Ceci est une fiction
Premier jour
Ce matin j'ai entendu un scientifique déclarer que les regrets étaient nocifs pour les vieux cerveaux. Que , en gros, on finissait plus vite sa vie et qu'on était susceptible de se noyer dans le malheur si on entretenait trop de ces maudits regrets.
J'me suis dit qu'on devait toujours forcément oublier de faire certaines choses dans sa vie. Et, vu la société dans laquelle on vit, les chances de finir vieux con et dépressif me paraissent élevées. Que ça soit pour le type qui a fait carrière dans une profession insipide ou pour le mec qui vivait pour son boulot et qui ne supporte pas de le quitter.
Moi j'me suis toujours dit que la véritable grande vie devrait être celle d'un citoyen romain ou d'un rentier façon écrivain du dix-neuvième siècle. Car finalement qu'est-ce que le travail de nos jours ? Encore lorsqu'il fallait cultiver sa propre bouffe et fabriquer ses meubles ça avait encore un sens mais maintenant ?
J'arrive même pas à me faire à l'idée que pour gagner du fric en étant créatif il faut faire de la pub et de la com. Précisément le genre de boulots qui ne servent à rien et qui ne sont que les fruits pourris de l'arbre singulier qui fait notre société.
J'me suis dit que j’étais sacrément gonflé quand même. Fallait tout de même pas trop que je me la ramène. J’étais qu'un mec qui attendait son RSA tous les mois. Un salaud d'assisté. Mais pour ma défense j'peux vous dire qu'il m'arrive de travailler pour m'acheter des choses inutiles. Faut bien entretenir ce paradoxe : je suis révolté mais y'a pas plus gros consommateur que moi. D'ailleurs j'ai l'impression que tout le monde fait toujours la gueule. Il faut râler sur quelque chose pour alimenter la gorge en salive, comme si la foule entonnait un rap incessant.

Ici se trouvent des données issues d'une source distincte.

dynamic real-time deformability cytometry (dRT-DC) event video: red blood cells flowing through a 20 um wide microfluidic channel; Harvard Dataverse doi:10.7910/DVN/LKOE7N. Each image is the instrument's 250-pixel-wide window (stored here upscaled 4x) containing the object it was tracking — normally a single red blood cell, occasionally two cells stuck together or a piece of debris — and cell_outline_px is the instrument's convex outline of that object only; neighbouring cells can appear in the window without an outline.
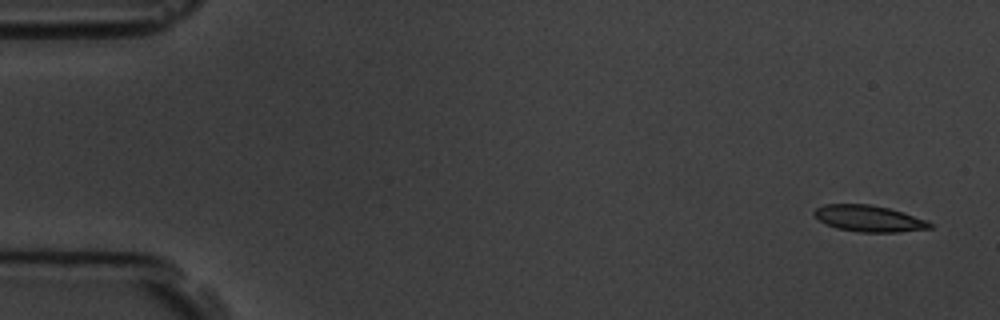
{"species": "common noctule bat (a hibernating species)", "species_latin": "Nyctalus noctula", "temperature_condition": "room temperature", "stored_images_in_passage": 5, "camera_frame_rate_fps": 3000, "um_per_image_px": 0.085, "animal": {"sex": "male", "body_mass_g": 19.5, "forearm_length_mm": 54.6}, "frame": {"image": 1, "passage_image": 1, "time_ms": 0.0, "image_size_px": [1000, 320], "cell_outline_px": [[932, 228], [896, 232], [860, 232], [836, 228], [820, 220], [812, 212], [816, 208], [824, 204], [872, 204], [888, 208], [924, 220], [932, 224]], "centroid_in_image_um": [73.81, 18.57], "position_along_channel_um": 11.2, "area_um2": 17.4}}
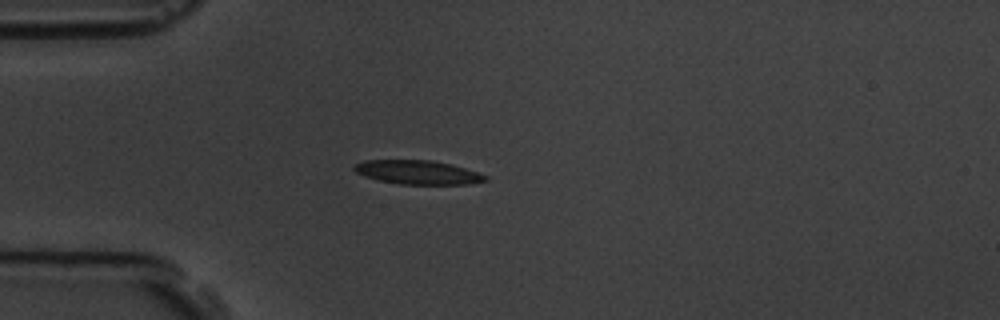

J'étais tombé dans la pauvreté sans l'avoir vu venir. J'avais du talent mais pas d'ambitions et pire : j’étais surtout un type honnête. Je n'avais pas d’érections incontrôlables lorsque je conduisais une berline et je détestais la plupart des types qui n'avait rien de mieux à faire que de balancer du foutre sonore partout en appuyant frénétiquement sur le klaxon. Je me demandais comment l'on pouvait bien réussir sans être corrompu. J'avais l'impression que le vice se répandait partout comme une énorme tâche de gras anthropophage.
Faut pas exagérer lorsqu'on veut faire du commerce on fait pas HEC. Parce que le type qui fait le plus de commerce c'est bien le petit boutiquier qui régente le client au cas par cas. Alors quoi ? Ce qu'ils veulent tous c'est se faire du fric mais aussi vivre avec leur temps. J'ai toujours pas compris cette inébranlable volonté de vouloir s'intégrer le plus possible dans cette société merdique. Moi j'veux m'en sortir, car faut pas exagérer j'changerai pas le monde mais faut bien que je puisse m'acheter d'autres choses que des nouilles.
J'admets cependant qu'il m'arrive de ne pas manger pour me payer des cigares et de la musique. Parfois je suis obligé de piquer des cds, enfin de les télécharger. Je déteste faire ça, je culpabilise pour les petits groupes pourris à qui je ne peux rien donner. Mais bon faut bien se cultiver.
Et puis j'ai fini par me dire que je commençais à accumuler les regrets comme une pile de vieux livres poussiéreux. C'est le genre de trésor dont on a du mal à se débarrasser. J'ai pourtant choisi de le faire, petit à petit. J'allais traverser le Styx de plusieurs vies , styles, mots et réaliser d'inlassable aller-retour. Je savais que j'allais sans doute ramer pour y parvenir mais ça fait parti du contrat.